Se tem uma coisa que o Sr. Presidente da República sabe fazer com maestria é falar. Fala pelos cotovelos, como quem improvisa espontaneamente os discursos seguro de suas experiências e cãs, fazendo o tipo vovozinho ranzinza, bem-humorado e sábio. Redondo da cabeça aos pés e com duas orelhas de abano, Lula anda de um lado para o outro do palco alternando voz embargada com gritos de braveza para provocar, no público, as emoções mais contraditórias, recurso típico das lideranças autoritárias e carismáticas. A mim não engana, mas seduz muita gente neste país que cresceu sem pai, sem um patrão caridoso, sem um líder religioso que pastoreie seu rebanho.

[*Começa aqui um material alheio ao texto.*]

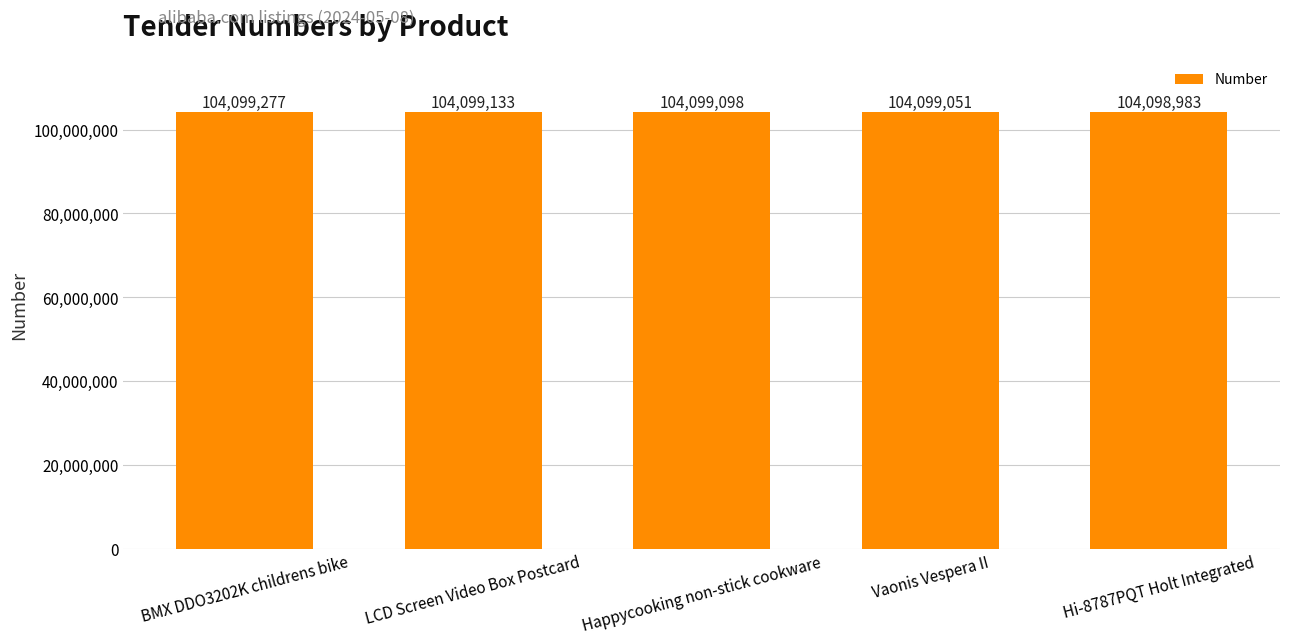

At which label is the value closest to 104099130?

LCD Screen Video Box Postcard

Foi assim, com seu jeito bonachão de quem está sempre pronto para erguer uma alma desvalida, que Lula discursou na 4ª Conferência Nacional da Juventude, um evento promovido pela Secretaria Nacional de Juventude, ligada à Secretaria Geral da Presidência da República. Cercado de universitários petistas acima do peso, deslumbrados e, simultaneamente, apáticos, que em nada representam os jovens brasileiros dos campinhos de futebol e festivais sertanejos, Lula ativou ainda mais os gestos histriônicos, chegando a tremer as mãos e sendo acudido por Janja que, como boa assistente, lhe serviu uma garrafinha d’água.
E especificamente neste contexto de euforia queer foi que Lula bradou a frase da semana: “Vocês não sabem como eu estou feliz hoje. Pela primeira vez na história desse país, nós conseguimos colocar na Suprema Corte desse país um ministro comunista, um companheiro da qualidade do Flávio Dino.”
Para a direita mais da linha de frente, a declaração de Lula soou como o anúncio de um novo regime, mas quem conhece o personagem não se assustou. Primeiro porque, de comunista, o judiciário já está infestado; segundo porque Lula muda o discurso como troca de roupa. É o seu estilo que permanece o mesmo, a forma exterior, enquanto o conteúdo se adapta conforme a plateia.
O objetivo deste tipo de performance é agradar a massa débil e confundir o inimigo. Dois coelhos mortos com uma só cajadada.
Dali os jovens saem com os corações palpitantes, crentes de que são a geração escolhida para empreender a última das revoluções. O próprio Lula fez a convocação: “…e vocês têm que aprender uma lição: não existe possibilidade de vocês desanimarem de lutar se vocês tiverem, dentro da cabeça de vocês, uma causa. E cada um de nós pode construir uma causa pessoalmente, mas nós temos que construir uma causa coletiva.” Viu como se faz?
Já os adversários são pegos de surpresa por um movimento ousado, que será desfeito no primeiro evento com banqueiros e empresários (mas até lá terão gasto umas boas horas analisando a jogada ou se gabando de ter cantado a pedra com antecedência. No caso de Dino, que ele é comunista, como se pudessem antever alguma coisa que já não fosse óbvia).
Esta é a tônica das disputas de poder nos tempos modernos: sustentar uma aparência dialeticamente paternal e patriarcal, um discurso flexível, uma agenda sempre aberta a rabiscos e novos planos, só restando, de estável, o interesse pessoal. Tudo que essa gente faz é para se manter no topo e ditar as regras do jogo. Se ainda há, por trás dos movimentos perceptíveis, o devaneio de uma economia planificada, do fim da propriedade privada, de uma nova ordem social coletivista e igualitária, ele emergirá dos pequenos focos de incêndio aqui e ali, nos campus universitários, nas escolas, nos eventos musicais e cênicos, nos cultos e missas. Não de cima do palanque.
Os conservadores mais afoitos deveriam tapar os ouvidos para este tipo de falatório. Neles só produz perturbação. A simulação de uma guerra declarada e justa serve para paralisar os últimos combatentes que resistem no verdadeiro campo de batalha da cultura, dos símbolos, dos mitos e costumes.
Se querem dar um passo adiante, larguem essa mania de Apóstolo João, anunciando o fim dos tempos com edições de vídeo derrotistas, nada animadoras. Aprendam um pouco com quem domina o estilo: ergam as frontes, aprumem os troncos, estendam os braços e depositem um tom a mais de emoção e mistério na impostação da voz.
Apresentem ao povo os afetos agregadores que permitirão, em um próximo estágio de abertura de consciência, anterior à própria mobilização, fazê-lo ver o que não está visível.